Dual ISPs in Active-Active Mode
Learn how to support dual ISPs in an active-active configuration at a GlobalProtect cloud service remote network location.
By default, the GlobalProtect cloud service for remote networks provides support for two ISP links, which operate in active-passive mode. That is, if the primary ISP link goes down, the GlobalProtect cloud service detects the outage and establishes a tunnel to the remote network location over the secondary WAN link. However, in some environments, it is necessary to have both ISP links actively passing traffic from the remote network location through the GlobalProtect cloud service simultaneously. For example, if you have one fast ISP link and a slower ISP link, you may want to designate which traffic goes over which link based on subnet or application.
To enable this use case, you must onboard two remote networks instances with the GlobalProtect cloud service. You must onboard each remote network instance at the same remote network location to a different region. In this case, you would configure the first ISP as the primary WAN link on the first instance and the second ISP as the primary WAN link on the second instance, with no secondary WAN link configured for either remote network location instance. You will then add all of the subnets at the site to both instances. For example, if the remote network has subnet1 and subnet2, you would onboard both remote networks instances to include both subnets. Because both IPSec tunnels will carry traffic for both subnet1 and subnet2, the following limitations apply to this configuration.
- There is no inbound remote network-to-remote network traffic because the other remote network locations would not know how to route traffic to the site because both tunnels carry traffic for the same subnets. However, users and services at this site could access resources at other remote network locations provided there are no overlapping subnets at the site.
- Traffic from your HQ sites can not access resources at the remote network location with the dual ISP configuration because it would not know how to route traffic to it. The remote network site can, however, access resources at your HQ sites over either tunnel.

[Given entries]
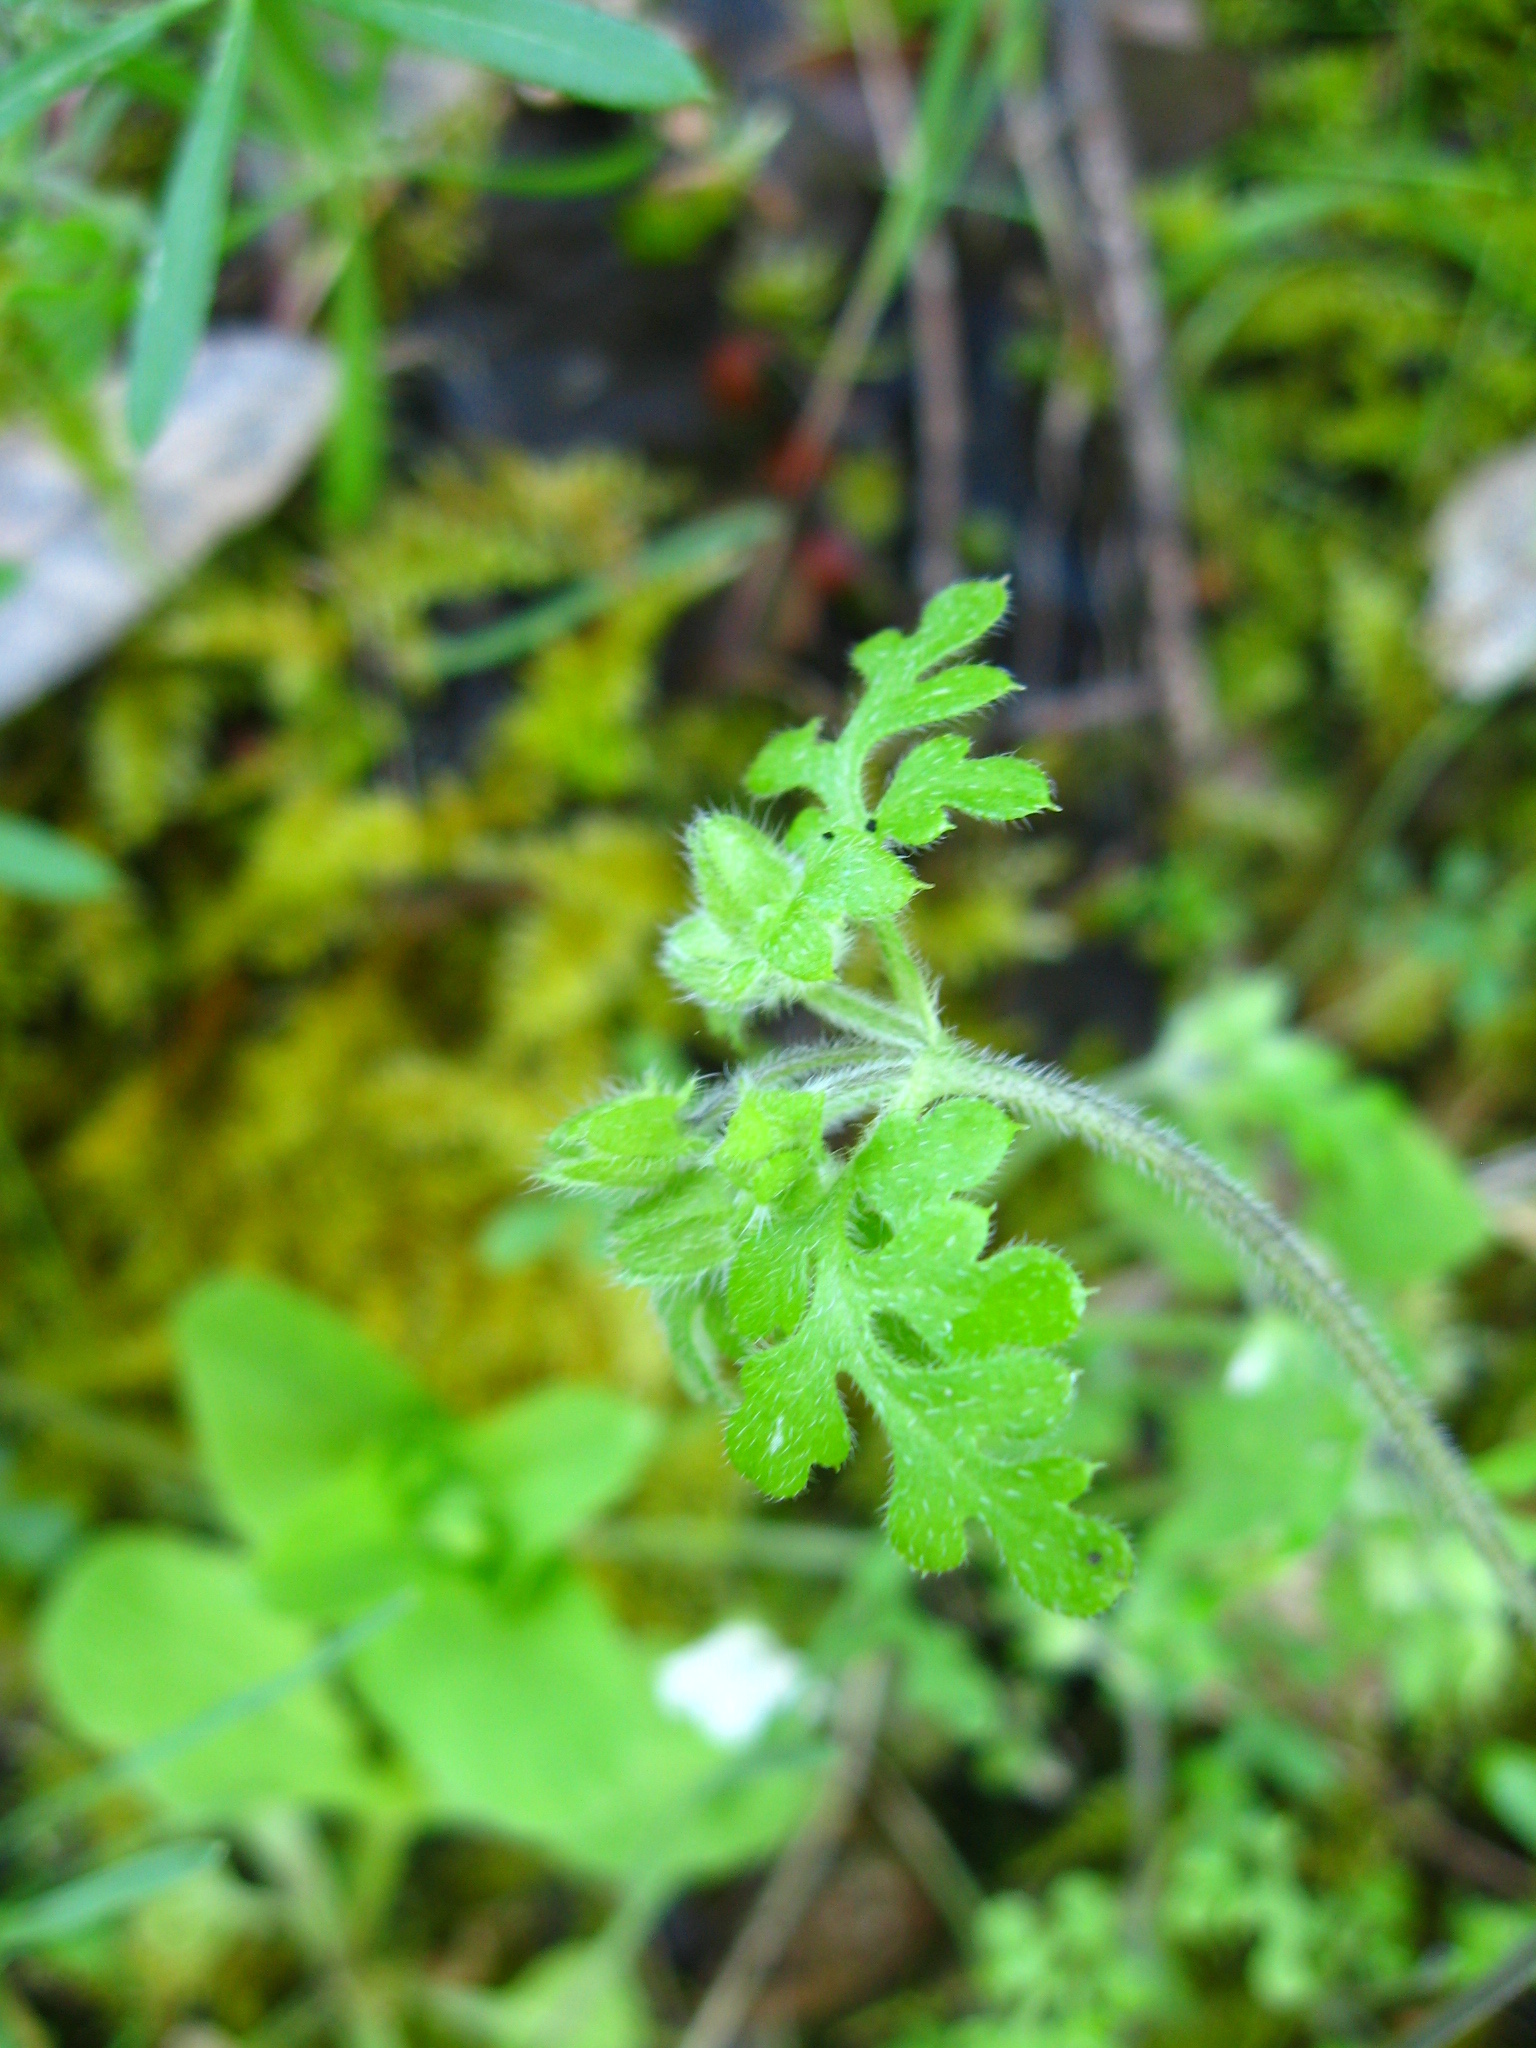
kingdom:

...

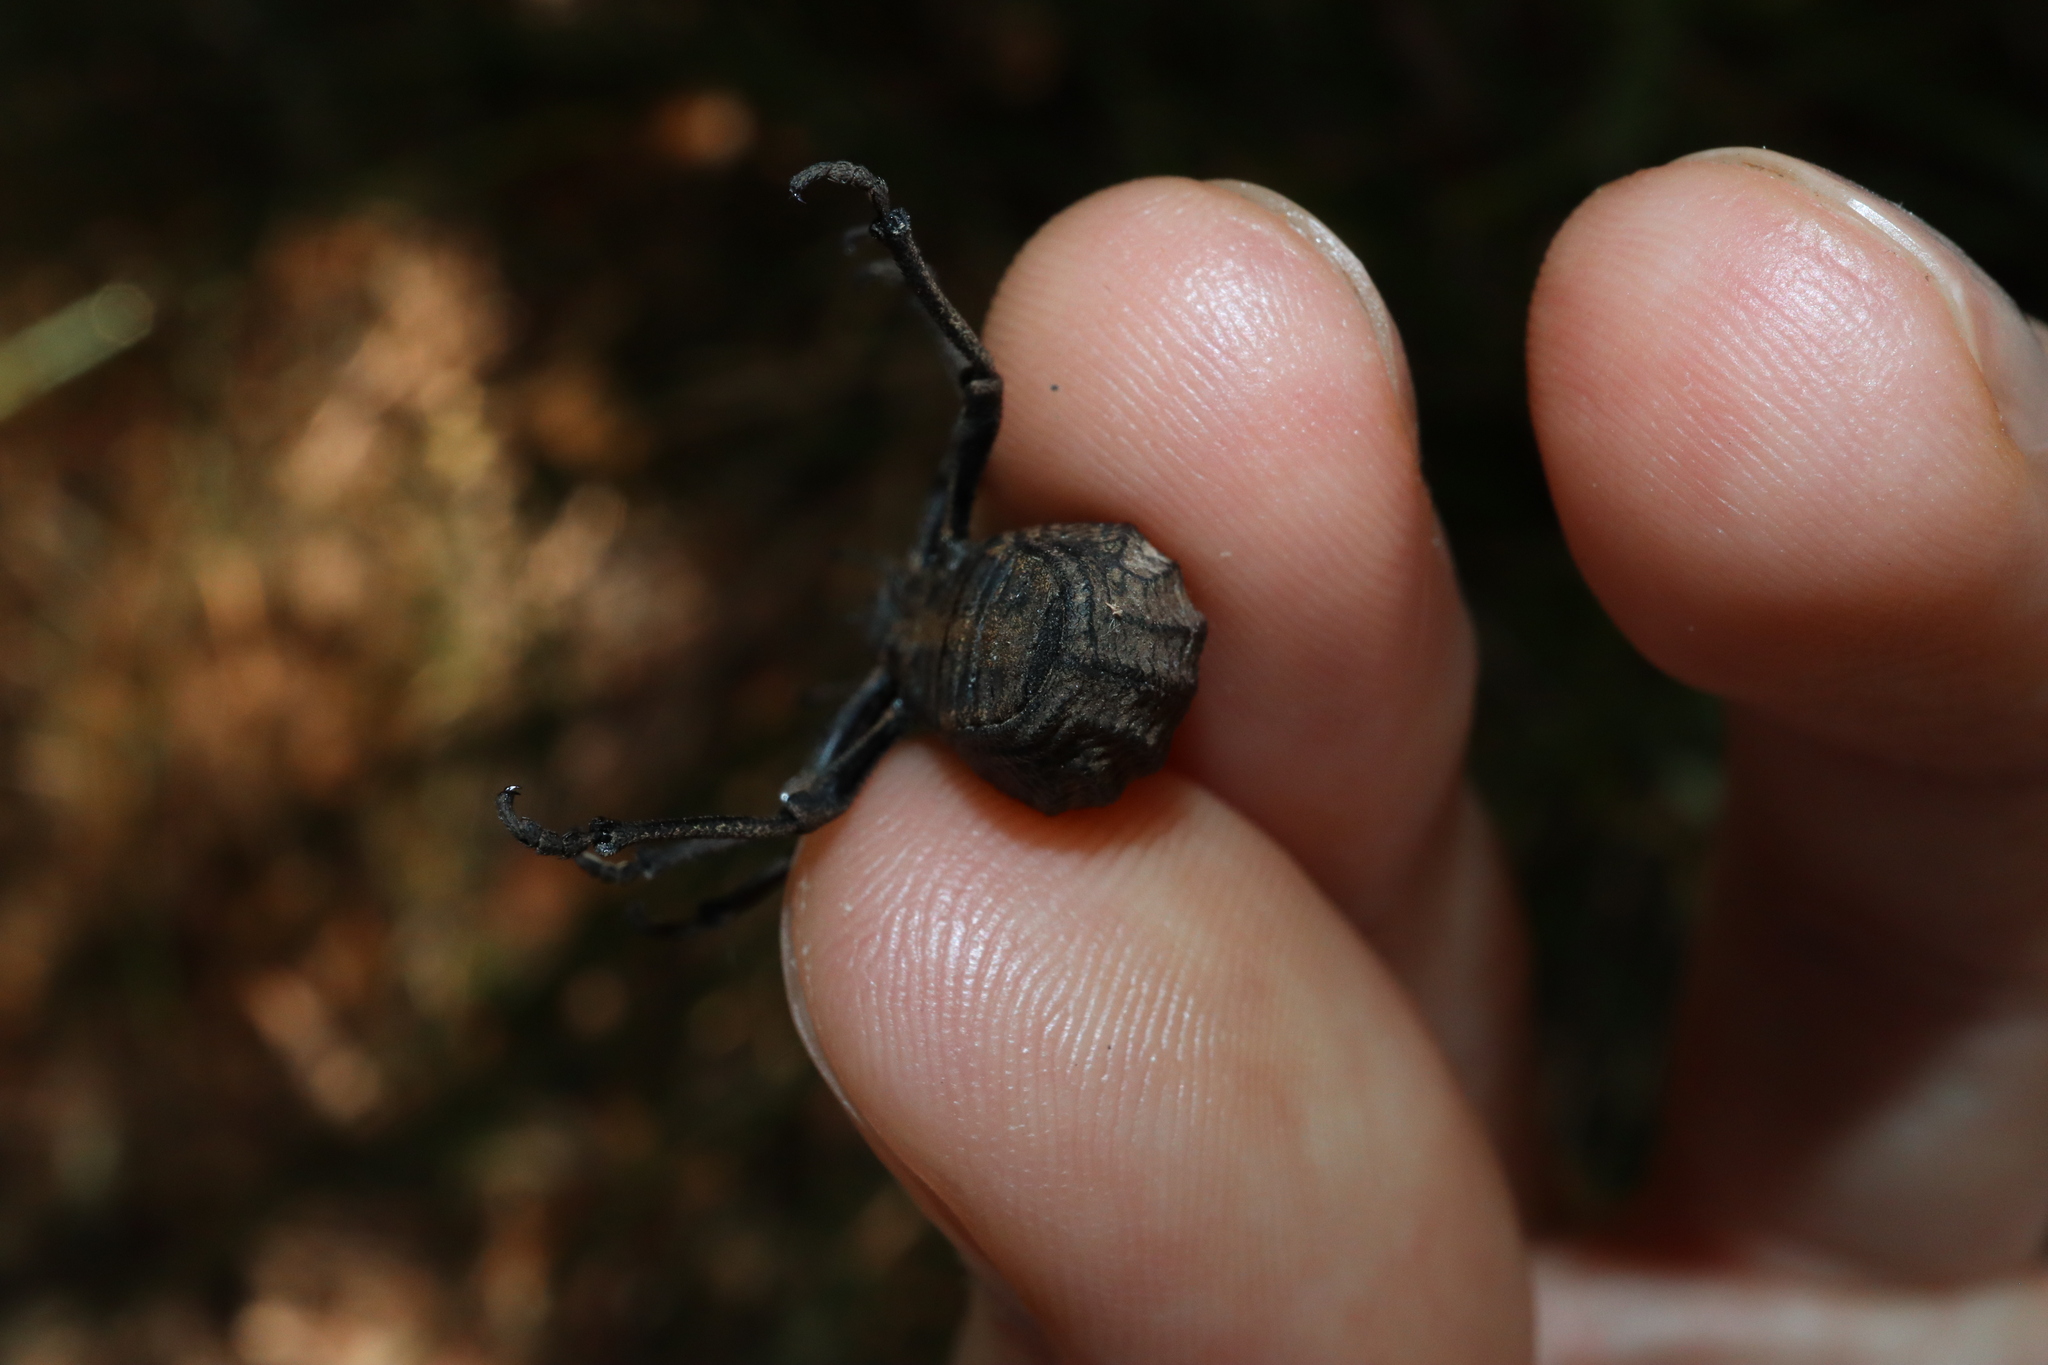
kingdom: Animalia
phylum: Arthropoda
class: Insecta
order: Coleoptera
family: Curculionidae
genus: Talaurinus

[Exercise brief] Pick up the dual-ISP active-active guide after its last sentence and continue it. The data above have no connection to the text about dual ISPs.

[Your response]
- Mobile users cannot access resources at this remote network location, again because of the inbound routing limitations.
To set up this configuration, follow the instructions to Configure the GlobalProtect Cloud Service for Remote Networks to onboard two separate remote network connections for the site. The details below show how you will deviate from the basic configuration in order to enable you to route traffic to the GlobalProtect cloud service using dual ISPs in an active-active mode:
- Onboard the
first remote network location instance using the first ISP as the
primary WAN link.
- Select a Region that is geographically close to the remote network location.
- Configure the primary IPSec Tunnel to terminate at the IP address associated with your first ISP.
- Do not Enable Secondary WAN.
- Set the Bandwidth as appropriate for the link speed available on ISP1, for example, 25 Mbps.
- Onboard the
second remote network location instance using the second ISP as
the primary WAN link.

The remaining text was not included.